_Exercise 1_. Retype the stretch of the passage on Iraq's mass graves from "Despite the differences" through "from their homes.".
_Exercise 2_. In the passage on Iraq's mass graves, why did the farmers and shepherds who identified many of the graves not report them earlier? Answer in one to three sentences.

_Page text_.
——————————

Families mourned the fate of their loved ones, while unidentified remains stacked up in morgues. But with the advent of the ICMP program in late 2001, more than 3,000 people have been identified using DNA analysis, compared to just a handful before. Bacon believes the program can work in Iraq.
Despite the differences in the countries' size, climate and culture, plenty of similarities remain. Like Bosnia, the remains date back for years and many are buried far from their homes.
In Iraq, the graves contain as many as 10,000 corpses, and are spread from Mosul and Kirkuk in the north to Basra in the south.
Some graves date to the early 1980s, although most victims were Kurds killed in 1988 or Shiites slain after a failed uprising after the 1991 Gulf War.
While Bouckaert won't say how many mass graves might scar Iraq, Human Rights Watch has documented several dozen. Most were identified by massacre survivors and by farmers and shepherds who were afraid to come forward while Hussein was in power.
In 1988, under the direction of Ali Hassan Al-Majid, also known as "Chemical Ali," about 100,000 Kurds were rounded up in the north and bused to the south for execution, Bouckaert says.
In the 1991 repression, local government leaders in places like Hilla, Karbala and Najaf directed the terror campaign. According to survivor accounts and forensic evidence, victims were often blindfolded, their hands bound behind their backs. They were bused to pits, pushed inside and machine gunned.
Some families desperate to determine their loved ones' fates have bulldozed mass graves, scattering the remains.

——————————

_Supplied information_.
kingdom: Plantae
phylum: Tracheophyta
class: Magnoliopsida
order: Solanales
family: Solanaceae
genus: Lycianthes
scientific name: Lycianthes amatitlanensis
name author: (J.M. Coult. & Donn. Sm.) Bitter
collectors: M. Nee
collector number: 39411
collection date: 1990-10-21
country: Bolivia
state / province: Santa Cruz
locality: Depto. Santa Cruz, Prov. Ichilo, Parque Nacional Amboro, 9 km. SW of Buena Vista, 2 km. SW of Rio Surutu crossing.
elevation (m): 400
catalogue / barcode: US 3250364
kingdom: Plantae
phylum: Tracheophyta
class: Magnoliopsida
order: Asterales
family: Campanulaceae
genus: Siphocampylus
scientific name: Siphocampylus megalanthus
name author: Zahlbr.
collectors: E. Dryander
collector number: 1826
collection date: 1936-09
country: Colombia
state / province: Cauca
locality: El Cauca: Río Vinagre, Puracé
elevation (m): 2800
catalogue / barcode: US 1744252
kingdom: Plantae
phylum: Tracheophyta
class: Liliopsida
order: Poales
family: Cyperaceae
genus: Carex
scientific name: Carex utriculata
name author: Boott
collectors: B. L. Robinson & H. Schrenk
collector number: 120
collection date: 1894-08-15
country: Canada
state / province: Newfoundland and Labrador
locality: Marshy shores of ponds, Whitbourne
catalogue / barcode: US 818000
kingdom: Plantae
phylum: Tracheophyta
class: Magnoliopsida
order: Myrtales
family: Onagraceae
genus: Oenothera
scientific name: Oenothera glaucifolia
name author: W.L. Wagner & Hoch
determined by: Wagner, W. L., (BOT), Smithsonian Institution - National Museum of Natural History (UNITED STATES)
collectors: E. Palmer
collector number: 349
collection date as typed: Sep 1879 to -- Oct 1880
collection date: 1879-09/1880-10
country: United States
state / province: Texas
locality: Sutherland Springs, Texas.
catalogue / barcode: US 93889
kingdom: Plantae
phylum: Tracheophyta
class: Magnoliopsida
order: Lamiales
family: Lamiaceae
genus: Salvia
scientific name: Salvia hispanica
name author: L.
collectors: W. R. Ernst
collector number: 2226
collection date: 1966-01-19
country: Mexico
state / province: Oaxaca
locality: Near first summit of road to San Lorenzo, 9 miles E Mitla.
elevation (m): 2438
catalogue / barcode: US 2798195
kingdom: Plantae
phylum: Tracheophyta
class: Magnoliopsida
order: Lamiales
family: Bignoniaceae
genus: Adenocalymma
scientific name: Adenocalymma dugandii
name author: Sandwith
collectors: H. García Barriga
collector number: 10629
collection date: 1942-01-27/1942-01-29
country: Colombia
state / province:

——————————

_Exercise result 1_.
Despite the differences in the countries' size, climate and culture, plenty of similarities remain. Like Bosnia, the remains date back for years and many are buried far from their homes.

_Exercise result 2_. They were afraid to come forward while Hussein was in power.